# Problems to solve
1) Please answer these questions from the article on the lawsuit against the CFTC:
(a) In what month did the CFTC approve the guidance the suit seeks to overturn?
(b) In which court was the suit filed?
(c) Who is chief executive officer of the Securities Industry and Financial Markets Association?
2) Continue the news article on the lawsuit against the CFTC from its final sentence.

# Passage shown
________________________________________
Wall Street's biggest lobbying groups banded together to sue the Commodity Futures Trading Commission (CFTC), seeking to curb the overseas reach of its rules and rein in a regulatory barrage by its departing Chairman Gary Gensler.

The suit, filed yesterday in federal court in Washington, seeks to overturn guidance the CFTC approved in July. The trade associations, which represent Goldman Sachs Group Inc., JPMorgan Chase & Co., Deutsche Bank AG, and other swap dealers, say the agency illegally set regulations by issuing guidance documents and staff advisories rather than formal commission-approved rules.

In their court papers and in interviews, the groups said they felt pushed to the edge by Gensler, who has spent the past five years grappling with banks over the parameters of a more public marketplace for financial products that helped ignite the 2008 credit crisis.

The policies have been championed by “a single individual in a single agency by what amounts to individual fiat,” said Judd Gregg, chief executive officer of the Securities Industry and Financial Markets Association (Sifma), one of the organizations that brought the case. “You can't allow that sort of precedent to stand,” Gregg said in an interview yesterday.
________________________________________
# Source data
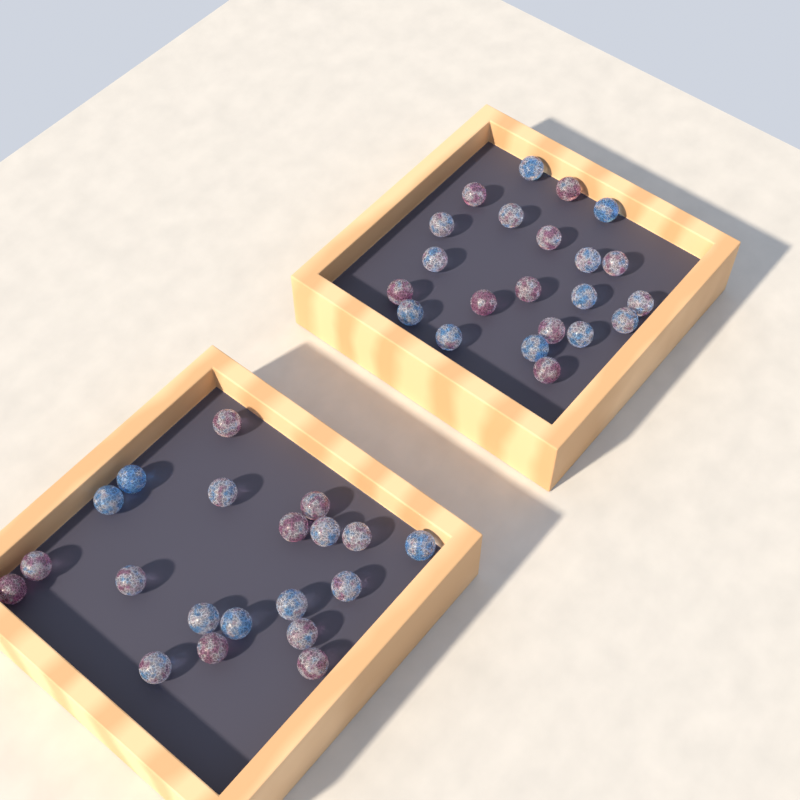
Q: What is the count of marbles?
________________________________________
# Exercise responses
1)
(a) July
(b) Federal court in Washington
(c) Judd Gregg

2)
The industry decided to go to court as a “last resort,” to end a “very disruptive process which is outside the rule of law,” he said.

Gensler defended the CFTC's policies, saying the overseas guidance was released appropriately. “I feel very good about what we did,” Gensler said today in an interview on NPR's “On Point” radio program. “It's not surprising that there are challenges here because there is a lot of money at stake.”

The lawsuit—filed by Sifma along with the International Swaps and Derivatives Association and the Institute of International Bankers—is the latest in a series of Wall Street challenges to U.S. efforts to reshape financial regulation after the worst economic collapse since the Great Depression. The 2010 Dodd-Frank Act gave the CFTC power to bring swaps, which have been traded behind closed doors for decades, under U.S. oversight for the first time.

The question of how to apply the new regulations overseas has been among the most contentious issues in the battle between the banks and Gensler, a former Goldman Sachs partner, over the $693 trillion global derivatives market.

The biggest banks conduct at least half their swaps business with overseas clients, according to some estimates. Gensler has fought to extend his agency's authority into foreign transactions, pointing out that several major financial failures, including the collapse of American International Group Inc., originated in overseas units.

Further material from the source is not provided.